Ativista adquiriu ações da empresa para obter acesso ao prédio durante assembleia e entrou junto com membros do greenpeace
Em 29 de abril de 2025, oito ativistas foram indiciados pela Polícia Civil de São Paulo após invadirem a sede da JBS na zona oeste da capital paulista durante a Assembleia Geral Ordinária da empresa. Seis dos envolvidos são de nacionalidade argentina. A ação foi transmitida ao vivo nas redes sociais e contou com o uso de drones, escadas, cordas e uniformes falsos de manutenção. Ativistas escalaram os portões e o telhado do prédio, onde estenderam uma faixa com críticas à atuação da JBS na Amazônia. A Secretaria de Segurança Pública informou que foram apreendidos equipamentos eletrônicos e outros materiais. Os acusados responderão por invasão de estabelecimento industrial e sabotagem.

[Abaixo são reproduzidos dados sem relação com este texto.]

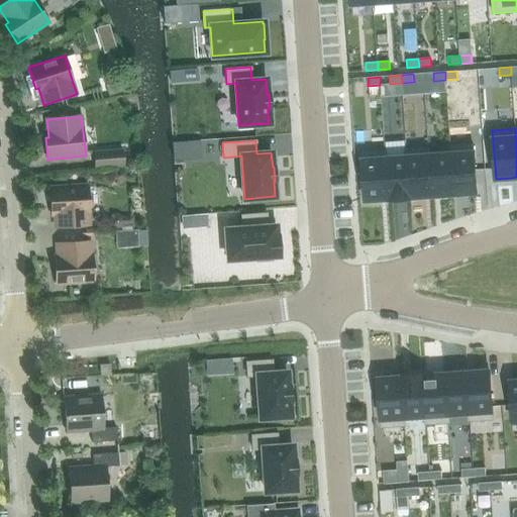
[(429,146),(428,147),(431,196),(439,195),(450,194),(453,194),(450,153),(450,145),(449,145),(449,153),(447,153),(430,156),(429,146)]
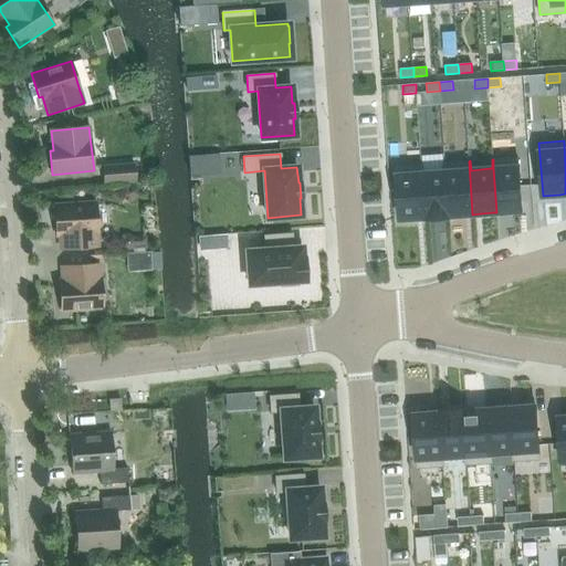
[(469,161),(446,163),(449,217),(450,217),(450,216),(464,215),(472,215),(469,161)]
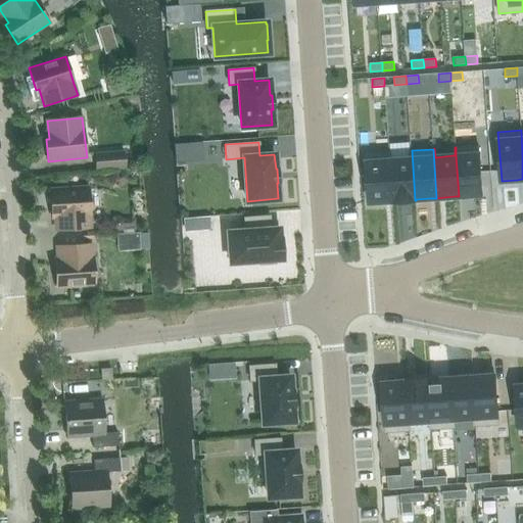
[(390,152),(389,152),(390,160),(392,201),(393,201),(415,200),(412,150),(411,150),(411,158),(391,160),(390,152)]
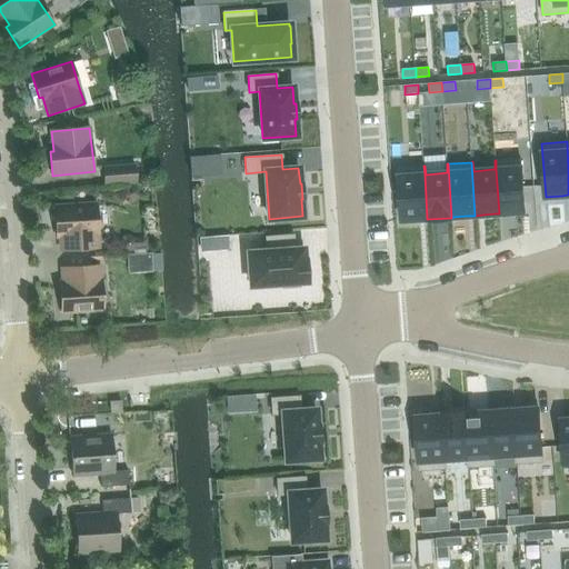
[(135,165),(103,168),(106,185),(137,182),(135,165)]
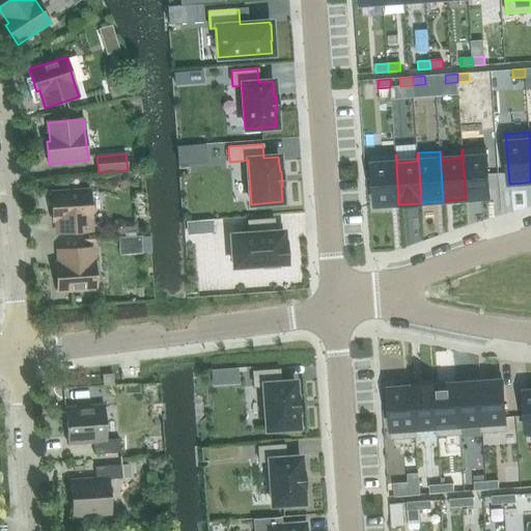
[(486,157),(463,158),(466,199),(490,198),(486,157)]
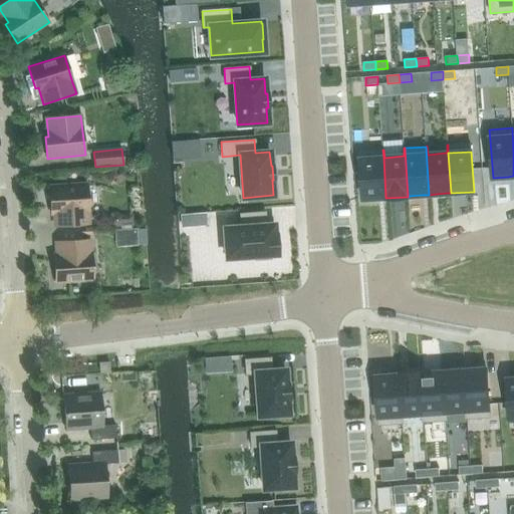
[(383,158),(360,160),(363,200),(386,198),(383,158)]
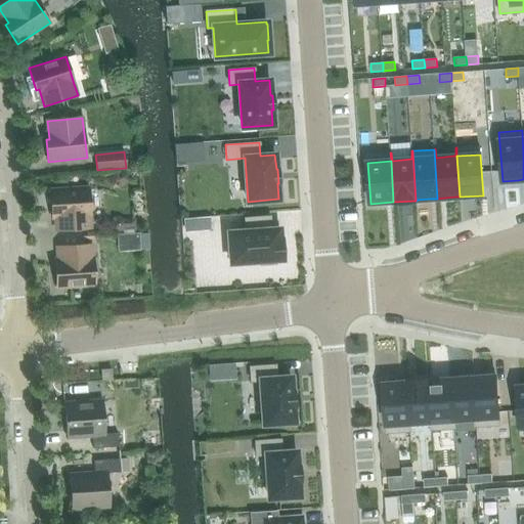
[(56,231),(91,228),(90,216),(89,187),(50,190),(52,213),(54,213),(56,231)]
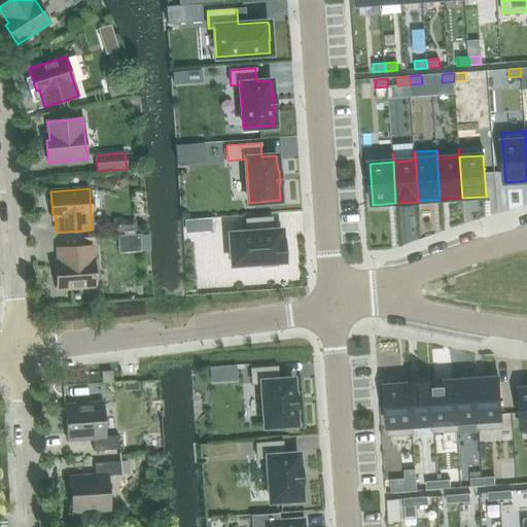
[(246,233),(230,234),(232,265),(260,262),(260,267),(277,266),(277,261),(285,260),(284,241),(281,241),(281,231),(273,231),(272,218),(245,219),(246,233)]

A JBS afirmou que o líder da ação adquiriu uma ação da empresa para se apresentar como acionista e acessar o prédio. Ele entrou acompanhado por duas integrantes do Greenpeace, que não estavam registradas como visitantes e não possuíam identificação formal. Internamente, a movimentação causou alvoroço entre os cerca de 3 mil funcionários presentes. A empresa informou que tomará medidas legais contra os envolvidos e eventuais financiadores do ato.
O Greenpeace declarou que o acionista não participou do protesto e que sua presença na assembleia foi independente, no exercício de seus direitos como cidadão e investidor. A organização afirmou que a ação foi um “protesto pacífico” com foco em alertar os acionistas e o mercado sobre os impactos socioambientais da JBS. Segundo o Greenpeace, não houve danos materiais nem risco à integridade dos colaboradores.
O episódio gerou discussões sobre os limites da atuação de acionistas minoritários em assembleias e a necessidade de aprimoramento dos protocolos de segurança e credenciamento de visitantes, especialmente em eventos corporativos.